Dans un mémoire du 26 janvier 1816, Louis-Antoine Beaunier expose sa vision d’une nouvelle école des Mines. La réponse du Conseil général des Mines intervient le 7 mars 1861.
L’objectif de Louis-Antoine Beaunier
Louis-Antoine Beaunier souhaite la création d’une école d’application des Mines. À la différence des élèves des écoles d’application des Ponts et Chaussées ou du Génie préparés à la gestion des constructions civiles et militaires, les ingénieurs du corps des Mines formés à Paris pour le compte de l’État sont des ingénieurs chargés de la conservation des mines et des usines alors que ces dernières sont exploitées par des particuliers, qui eux n’y sont pas particulièrement préparés.
Beaunier souhaite donc former les directeurs locaux dans une école ne nécessitant pas les connaissances enseignées à l’École polytechnique. L’ancien directeur de l’École pratique de la Sarre, s’appuie sur la distinction outre rhénane, entre l’école théorique, « bergakademie », et l’école pratique, « bergschule ».
Cette école d’application se destine aussi aux élèves ingénieurs hors concours, qui en plus de suivre une partie de ses cours, devraient parcourir les exploitations et les usines et exécuter des travaux sous la surveillance d’un professeur. Il est prévu qu’ils se forment à l’étude des lois et de l’administration des mines sous l’autorité du directeur et qu’ils secondent les professeurs dans leur enseignement ou dirigent des établissements particuliers.
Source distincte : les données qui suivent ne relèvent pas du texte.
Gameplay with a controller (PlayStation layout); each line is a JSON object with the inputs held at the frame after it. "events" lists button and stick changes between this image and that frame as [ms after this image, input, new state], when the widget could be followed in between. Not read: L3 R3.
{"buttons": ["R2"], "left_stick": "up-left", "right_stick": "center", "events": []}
Cette idée est reprise par le quatrième article de la proposition du Conseil général des Mines : « Les élèves de l’école royale des mines qui auront été jugés capables par le comité d’instruction de cette école pourront être envoyés à Saint-Étienne pour seconder les professeurs de l’école des Mineurs pour continuer eux-mêmes leur instruction en visitant les Mines et les usines de l’arrondissement et pourront acquérir les connaissances qui leur sont nécessaires sur la marche et les formalités des affaires administratives, seront sous les ordres de l’ingénieur en chef de l’arrondissement. »
Le choix de Saint-Étienne
Louis Antoine Beaunier convient qu’il serait plus logique que cette école existe si l’État lui-même gérait des mines et usines. Cela n’étant pas le cas en France, cette école se retrouverait en situation de former des ingénieurs pour l’industrie privée. Pour Beaunier, la localisation de cette école pratique ne fait aucun doute, elle doit être installée à Saint-Étienne, dont il dirige la circonscription minéralogique. La ville forme avec Saint-Chamond et Rive-de-Gier, un bassin d’activité de 25 000 hectares employant 1 500 ouvriers dans 73 mines de houille. Beaunier s’appuie sur l’exploitation du plomb à Saint-Julien-Molin-Molette dans le Pilat et son traitement à Vienne (Isère) ainsi que du cuivre dans le Rhône. Pour le fer, Saint-Étienne est une ville abritant de très nombreuses artisans et ouvriers sachant le transformer, dans des ateliers comme à la manufacture royale d’armes. Il mentionne l’intérêt géologique des terrains volcaniques de l’Auvergne et de plusieurs formations secondaires et tertiaires dans l’environnement proche.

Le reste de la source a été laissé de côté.